DATA FOR REVIEW Block Start
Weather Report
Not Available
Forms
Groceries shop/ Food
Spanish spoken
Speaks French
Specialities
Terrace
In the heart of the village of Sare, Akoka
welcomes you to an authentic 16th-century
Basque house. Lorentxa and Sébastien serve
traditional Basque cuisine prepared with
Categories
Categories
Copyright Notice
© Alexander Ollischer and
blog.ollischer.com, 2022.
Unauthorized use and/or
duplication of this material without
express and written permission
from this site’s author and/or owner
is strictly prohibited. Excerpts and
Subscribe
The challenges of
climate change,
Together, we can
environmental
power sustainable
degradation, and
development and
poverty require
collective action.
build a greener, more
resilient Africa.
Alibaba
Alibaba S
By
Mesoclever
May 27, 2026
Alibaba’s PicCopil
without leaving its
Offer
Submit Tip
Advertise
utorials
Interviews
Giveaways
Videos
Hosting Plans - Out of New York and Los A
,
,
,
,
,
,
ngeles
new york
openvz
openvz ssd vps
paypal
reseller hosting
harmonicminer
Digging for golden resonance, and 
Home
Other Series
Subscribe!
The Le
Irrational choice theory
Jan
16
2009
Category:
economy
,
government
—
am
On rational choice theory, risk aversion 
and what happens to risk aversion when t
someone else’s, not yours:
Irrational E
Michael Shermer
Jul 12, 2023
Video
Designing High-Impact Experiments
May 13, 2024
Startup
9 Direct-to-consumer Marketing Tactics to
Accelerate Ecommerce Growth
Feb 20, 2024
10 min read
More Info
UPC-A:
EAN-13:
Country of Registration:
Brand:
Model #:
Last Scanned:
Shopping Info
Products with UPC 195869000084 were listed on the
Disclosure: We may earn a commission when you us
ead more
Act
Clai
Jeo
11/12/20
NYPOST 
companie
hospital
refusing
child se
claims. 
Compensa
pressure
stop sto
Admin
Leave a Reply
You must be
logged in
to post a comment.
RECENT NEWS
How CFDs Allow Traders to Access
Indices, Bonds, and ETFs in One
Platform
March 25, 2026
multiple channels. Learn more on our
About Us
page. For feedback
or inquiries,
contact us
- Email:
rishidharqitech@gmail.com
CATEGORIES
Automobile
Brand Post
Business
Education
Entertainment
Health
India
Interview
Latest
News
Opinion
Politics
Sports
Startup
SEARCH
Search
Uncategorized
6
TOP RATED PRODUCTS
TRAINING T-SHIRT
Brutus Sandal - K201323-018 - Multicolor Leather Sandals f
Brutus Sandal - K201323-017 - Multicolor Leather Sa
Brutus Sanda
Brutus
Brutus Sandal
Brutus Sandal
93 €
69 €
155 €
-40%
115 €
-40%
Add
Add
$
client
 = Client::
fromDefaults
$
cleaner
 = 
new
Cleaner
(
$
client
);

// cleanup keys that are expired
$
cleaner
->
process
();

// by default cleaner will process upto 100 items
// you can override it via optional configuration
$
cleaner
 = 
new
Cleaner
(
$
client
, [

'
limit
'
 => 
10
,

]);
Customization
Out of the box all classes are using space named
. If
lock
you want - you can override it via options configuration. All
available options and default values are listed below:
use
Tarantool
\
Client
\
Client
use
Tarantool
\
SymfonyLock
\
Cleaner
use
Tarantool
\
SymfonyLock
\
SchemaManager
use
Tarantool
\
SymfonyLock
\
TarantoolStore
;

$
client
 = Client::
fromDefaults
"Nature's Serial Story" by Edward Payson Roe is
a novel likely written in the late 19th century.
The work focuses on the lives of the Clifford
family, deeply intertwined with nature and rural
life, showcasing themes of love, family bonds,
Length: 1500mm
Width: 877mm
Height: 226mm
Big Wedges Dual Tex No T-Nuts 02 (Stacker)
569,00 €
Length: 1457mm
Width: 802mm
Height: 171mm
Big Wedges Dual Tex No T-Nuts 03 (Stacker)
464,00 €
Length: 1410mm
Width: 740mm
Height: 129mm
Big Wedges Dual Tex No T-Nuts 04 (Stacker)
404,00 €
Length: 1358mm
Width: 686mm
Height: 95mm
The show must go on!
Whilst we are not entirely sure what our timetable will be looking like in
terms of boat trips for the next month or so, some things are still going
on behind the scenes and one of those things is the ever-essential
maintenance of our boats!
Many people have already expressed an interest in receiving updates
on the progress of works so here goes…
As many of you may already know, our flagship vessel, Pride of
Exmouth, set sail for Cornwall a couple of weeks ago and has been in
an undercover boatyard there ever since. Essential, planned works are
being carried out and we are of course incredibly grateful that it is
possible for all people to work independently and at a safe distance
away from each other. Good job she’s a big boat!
DATA FOR REVIEW Block End
PROBLEM:
Collect every line with the string "century" from the records, and copy each.

RESULT OF THE EXERCISE:
welcomes you to an authentic 16th-century
a novel likely written in the late 19th century.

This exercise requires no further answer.